::: SOURCE EXTRACT
Jackman’s hospital delivered her last baby decades ago and then became a nursing home, which eventually closed in 2017 due to severe financial losses. As services dwindle and costs continue to rise, the city may end up having no clinics at all.
“When I was hired, the model was that there were two vendors and we would share office hours and calling,” Doyle said. “And the reason you needed both vendors was because when you have 24/7 availability, you can’t have one person to do it. It’s just not sustainable.
Enter Dr. Busko.
The CAPER program, which has been in the works for nearly four years, stems from Busko’s experience in Alaska.
He spent time in that state in the early 2000s and began to outline a program to meet the staffing needs for the delivery of health care to a rural population. One response was to expand paramedic training to provide a wider range of care, while giving paramedics access to telemedicine so doctors could be consulted on patient treatment.
“I knew what community health practitioners were capable of, I knew where the holes in their training were,” Busko said. “By giving a paramedic this extra training, you would have a very successful independent practitioner supported by telemedicine.”
He said the model makes financial sense: it’s hard to find doctors and medical assistants to work in rural settings, and paying them can be expensive, so giving paramedics better training and access to doctors for remote consultations can be a good solution.
Petrie, North East Mobile Health’s program director, said the Jackman program is driven by Busko’s ideas and experience.
“There is a very strong need to grow programs in rural areas like this to serve the underserved,” Petrie said. “He’s been the driving force here behind it all. And he acknowledges that in rural Maine…the health care system is not reaching a good number of people.
Petrie said the program is designed for locations “far from a primary care hospital with an emergency room.”
“That paramedic would have little to no role as it’s structured right now in Portland, for example, because they’re close to a hospital with a quick transport time,” Petrie said. “Now there are other things that Portland might be able to do in the sense of a kind of community paramedicine. But this model would not fit there.
“THERE IS ANOTHER WAY”
Paramedicine, which integrates paramedics into the delivery of emergency medical services, received a boost in Maine in 2012 with legislation allowing paramedic programs in places where health services lagged.
But Petrie said paramedic services haven’t taken off in Maine because there isn’t a stable funding mechanism for it. So the ambulance services that did, “did it out of the goodness of their hearts,” Petrie said. “And they were paying the price. And the thing is, eventually, the people who pay the bills will realize that a strong paramedic program can save them a lot of money while providing better service to patients.
He explained that the traditional reimbursement model for emergency medical services is based on transporting patients by ambulance to a hospital.
::::::
::: SOURCE INFORMATION
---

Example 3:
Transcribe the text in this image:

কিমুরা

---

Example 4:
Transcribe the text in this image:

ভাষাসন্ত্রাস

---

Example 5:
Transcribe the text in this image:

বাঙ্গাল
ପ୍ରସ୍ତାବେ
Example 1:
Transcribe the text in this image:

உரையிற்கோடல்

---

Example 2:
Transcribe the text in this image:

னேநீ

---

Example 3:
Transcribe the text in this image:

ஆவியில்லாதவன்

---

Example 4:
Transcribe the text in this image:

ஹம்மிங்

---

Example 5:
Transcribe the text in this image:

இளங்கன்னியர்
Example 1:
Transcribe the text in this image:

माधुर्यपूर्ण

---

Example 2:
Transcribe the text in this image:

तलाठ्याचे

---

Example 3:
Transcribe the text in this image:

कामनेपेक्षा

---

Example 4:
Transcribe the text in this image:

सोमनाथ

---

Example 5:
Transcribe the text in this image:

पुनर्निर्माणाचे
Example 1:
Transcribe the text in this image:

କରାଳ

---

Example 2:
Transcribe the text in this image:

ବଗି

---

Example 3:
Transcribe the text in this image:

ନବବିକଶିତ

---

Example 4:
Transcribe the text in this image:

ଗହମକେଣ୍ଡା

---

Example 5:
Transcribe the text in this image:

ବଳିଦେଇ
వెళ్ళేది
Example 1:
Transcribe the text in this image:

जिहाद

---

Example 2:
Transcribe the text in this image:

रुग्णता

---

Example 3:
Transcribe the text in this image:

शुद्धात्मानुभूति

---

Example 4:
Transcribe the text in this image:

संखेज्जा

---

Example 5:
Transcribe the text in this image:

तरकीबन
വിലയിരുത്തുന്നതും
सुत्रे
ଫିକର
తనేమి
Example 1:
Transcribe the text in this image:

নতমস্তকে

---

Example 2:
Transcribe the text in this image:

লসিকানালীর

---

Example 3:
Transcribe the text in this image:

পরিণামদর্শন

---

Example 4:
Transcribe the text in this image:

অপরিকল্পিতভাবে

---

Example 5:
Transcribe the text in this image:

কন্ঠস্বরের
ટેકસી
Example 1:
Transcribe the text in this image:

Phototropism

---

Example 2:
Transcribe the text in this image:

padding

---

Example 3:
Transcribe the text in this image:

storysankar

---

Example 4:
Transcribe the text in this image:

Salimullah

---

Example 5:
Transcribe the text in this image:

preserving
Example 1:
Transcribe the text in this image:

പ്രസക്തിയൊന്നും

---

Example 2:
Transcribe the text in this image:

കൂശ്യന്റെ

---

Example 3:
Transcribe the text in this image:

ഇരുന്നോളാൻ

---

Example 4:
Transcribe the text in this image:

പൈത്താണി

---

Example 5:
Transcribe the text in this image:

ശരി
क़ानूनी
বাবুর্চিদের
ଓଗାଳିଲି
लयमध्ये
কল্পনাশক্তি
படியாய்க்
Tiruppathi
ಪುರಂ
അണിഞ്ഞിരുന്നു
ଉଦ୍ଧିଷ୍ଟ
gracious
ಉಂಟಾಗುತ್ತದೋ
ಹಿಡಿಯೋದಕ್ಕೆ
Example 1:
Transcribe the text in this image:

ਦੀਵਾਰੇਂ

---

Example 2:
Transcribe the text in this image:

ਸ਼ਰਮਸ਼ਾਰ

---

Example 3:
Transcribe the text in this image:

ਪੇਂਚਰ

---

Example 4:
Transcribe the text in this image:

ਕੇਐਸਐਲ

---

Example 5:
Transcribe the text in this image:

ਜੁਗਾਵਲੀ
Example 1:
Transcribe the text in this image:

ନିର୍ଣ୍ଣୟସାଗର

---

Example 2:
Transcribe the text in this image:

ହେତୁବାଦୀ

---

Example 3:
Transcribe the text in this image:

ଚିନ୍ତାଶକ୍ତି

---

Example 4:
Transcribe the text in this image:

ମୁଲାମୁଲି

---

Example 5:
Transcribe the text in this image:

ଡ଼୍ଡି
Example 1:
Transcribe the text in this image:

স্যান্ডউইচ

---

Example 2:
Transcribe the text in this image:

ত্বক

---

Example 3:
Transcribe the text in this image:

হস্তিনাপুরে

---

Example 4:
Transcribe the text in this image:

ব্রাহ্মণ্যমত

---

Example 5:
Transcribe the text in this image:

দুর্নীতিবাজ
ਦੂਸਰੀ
::::::
EXERCISE DIRECTIONS: In the text on the Jackman paramedic program, which state did the experience that led Busko to develop the CAPER program come from?

RESPONSE BOX: Alaska